Greenpeace is welcoming the Government’s fresh water work plan as a good step towards clean rivers but criticises it’s lack of immediate action to stop increases in cow numbers and pollution.

“The plan is good news for our rivers in the long-term but it is completely missing interim measures to stop further pollution.” says Greenpeace freshwater campaigner Gen Toop.

“There are already too many cows for our waterways to cope with. Yet there are new dairy farms being built and existing farms are still adding more cows.”

“The Government needs to ban new dairy farms and end any further livestock intensification immediately.”

12 people were recently arrested in the Mackenzie Basin for protesting the construction of a new mega dairy farm, which plans to put 15,000 cows on fragile land just south of Lake Pūkaki.

The conversion is expected to leach tens of thousands of kilo’s of nitrate pollution into the vulnerable glacial rivers and lakes in the catchment.
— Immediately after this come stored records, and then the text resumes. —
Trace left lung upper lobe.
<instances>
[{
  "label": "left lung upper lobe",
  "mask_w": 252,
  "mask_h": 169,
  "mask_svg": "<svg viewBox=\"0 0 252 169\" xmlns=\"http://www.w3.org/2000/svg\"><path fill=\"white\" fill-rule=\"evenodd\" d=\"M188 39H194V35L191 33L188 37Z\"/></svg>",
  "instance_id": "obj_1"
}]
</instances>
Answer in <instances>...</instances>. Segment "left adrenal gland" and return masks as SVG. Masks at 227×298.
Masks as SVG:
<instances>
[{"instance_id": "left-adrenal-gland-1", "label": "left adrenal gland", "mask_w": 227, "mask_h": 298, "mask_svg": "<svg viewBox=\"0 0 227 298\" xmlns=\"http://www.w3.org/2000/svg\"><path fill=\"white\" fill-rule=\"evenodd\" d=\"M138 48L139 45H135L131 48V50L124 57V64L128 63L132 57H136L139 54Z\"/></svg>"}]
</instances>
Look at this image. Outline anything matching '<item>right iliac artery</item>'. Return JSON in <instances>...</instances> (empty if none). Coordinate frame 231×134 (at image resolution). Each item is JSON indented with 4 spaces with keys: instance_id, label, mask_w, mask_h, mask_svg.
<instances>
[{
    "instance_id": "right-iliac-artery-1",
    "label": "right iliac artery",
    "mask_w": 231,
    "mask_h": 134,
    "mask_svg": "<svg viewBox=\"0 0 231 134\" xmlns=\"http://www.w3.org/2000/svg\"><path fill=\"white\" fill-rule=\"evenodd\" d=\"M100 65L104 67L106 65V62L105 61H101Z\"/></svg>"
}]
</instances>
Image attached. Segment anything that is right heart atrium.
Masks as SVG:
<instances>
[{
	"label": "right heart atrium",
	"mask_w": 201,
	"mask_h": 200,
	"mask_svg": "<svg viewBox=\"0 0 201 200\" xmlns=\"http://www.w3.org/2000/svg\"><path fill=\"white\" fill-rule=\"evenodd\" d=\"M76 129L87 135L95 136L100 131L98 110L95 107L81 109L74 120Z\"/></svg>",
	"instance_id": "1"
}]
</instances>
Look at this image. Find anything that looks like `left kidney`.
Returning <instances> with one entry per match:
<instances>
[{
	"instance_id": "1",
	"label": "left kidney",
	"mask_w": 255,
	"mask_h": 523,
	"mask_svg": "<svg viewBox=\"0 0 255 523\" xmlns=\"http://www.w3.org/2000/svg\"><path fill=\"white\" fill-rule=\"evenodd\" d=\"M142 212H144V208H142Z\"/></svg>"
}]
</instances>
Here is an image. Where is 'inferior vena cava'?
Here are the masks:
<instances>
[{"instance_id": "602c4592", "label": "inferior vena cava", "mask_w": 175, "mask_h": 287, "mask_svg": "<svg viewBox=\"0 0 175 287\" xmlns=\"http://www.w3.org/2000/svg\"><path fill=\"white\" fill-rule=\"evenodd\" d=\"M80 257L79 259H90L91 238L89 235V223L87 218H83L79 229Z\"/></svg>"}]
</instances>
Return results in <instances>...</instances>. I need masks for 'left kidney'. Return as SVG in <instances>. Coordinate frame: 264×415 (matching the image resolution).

Plans for more Irrigation and intensification of dairying also threaten to pollute, and potentially irreparably damage Te Waikoropupū springs, among the clearest waters in the world.

“Some of our most precious and fragile catchments, like the Mackenzie Basin and Te Waikoropupū springs, are in imminent danger of more pollution from more cows.”

The plan states that there will be “targeted action and investment in at-risk catchments, from now”. However, it is unspecific about what that action will look like.

“70% or our rivers are too polluted to swim in, three quarters of our native freshwater fish are threatened with extinction, and nearly half of our lakes are eutrophic. This is an environmental crisis which demands urgent action, and that’s what this plan lacks.”

“We cannot wait months let alone years to save our rivers and protect these precious places. We need an immediate ban on dairy expansion,” says Toop.

The Greenpeace petition calling for a ban on new dairy farms and an end to further intensification of livestock farming has over 47,000 signatures and continues to rise.